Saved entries
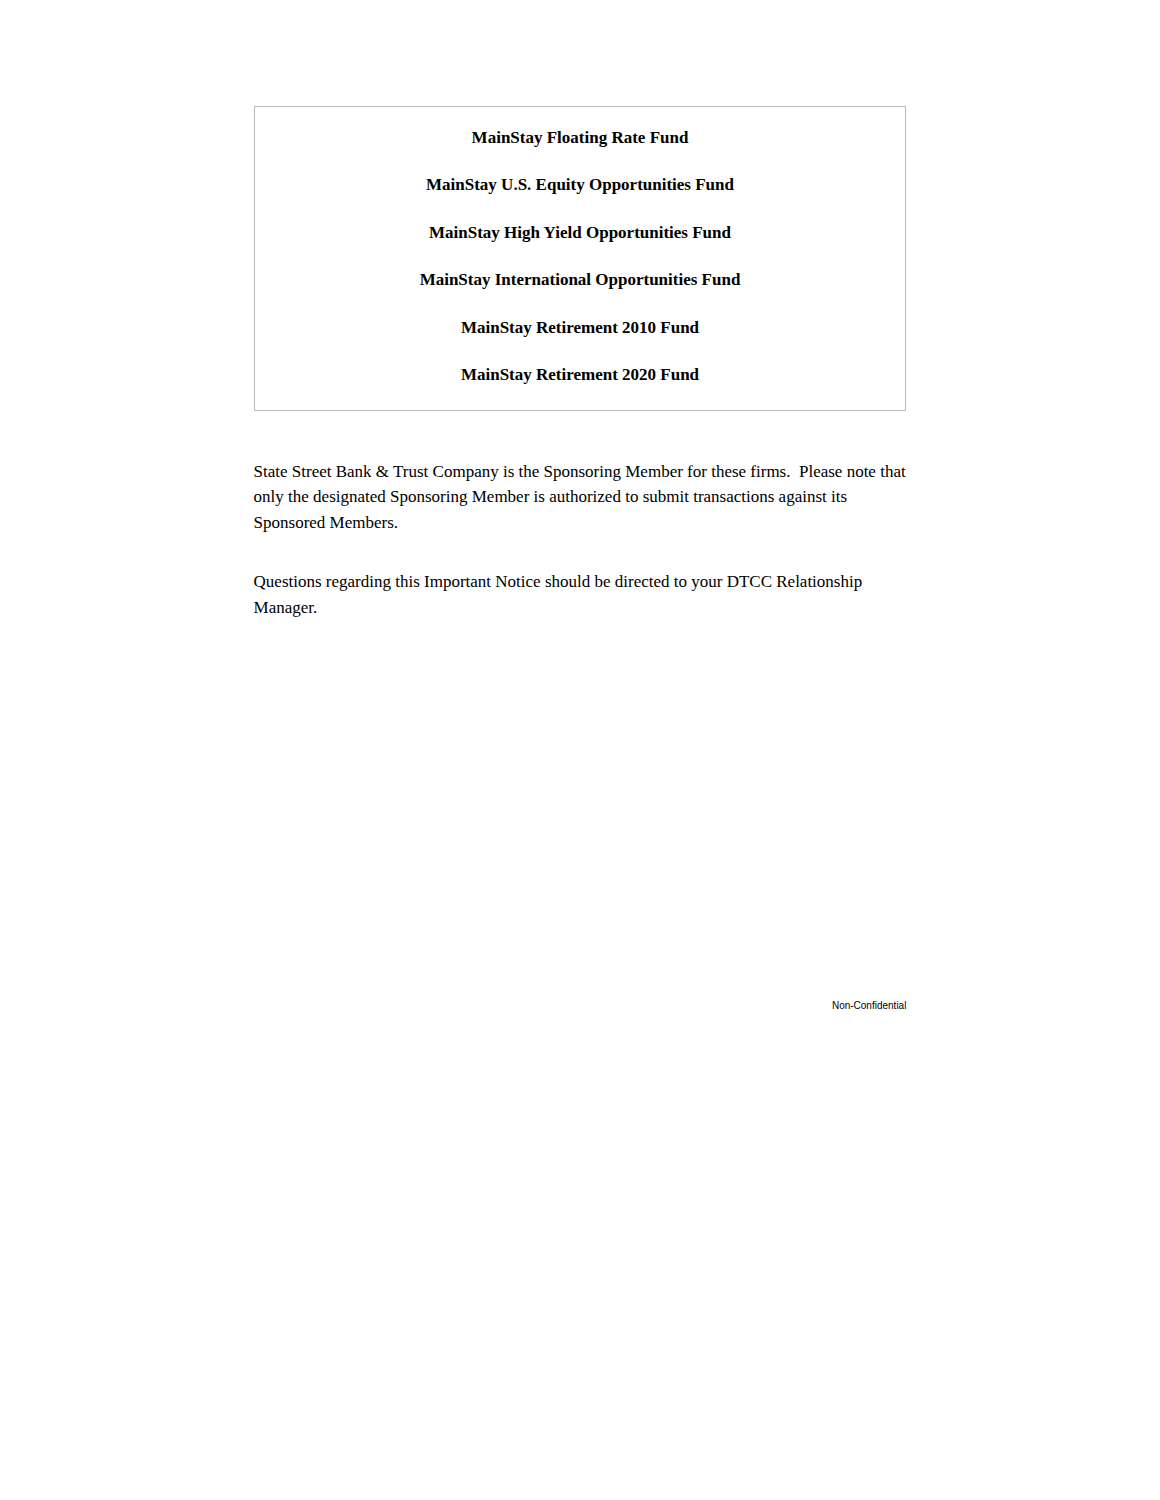MainStay Floating Rate Fund
MainStay U.S. Equity Opportunities Fund
MainStay High Yield Opportunities Fund
MainStay International Opportunities Fund
MainStay Retirement 2010 Fund
MainStay Retirement 2020 Fund
State Street Bank & Trust Company is the Sponsoring Member for these firms. Please note that only the designated Sponsoring Member is authorized to submit transactions against its Sponsored Members.
Questions regarding this Important Notice should be directed to your DTCC Relationship Manager.
Non-Confidential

Work request = Where a line above holds the string "Retirement", copy that line.

Answer =
MainStay Retirement 2010 Fund
MainStay Retirement 2020 Fund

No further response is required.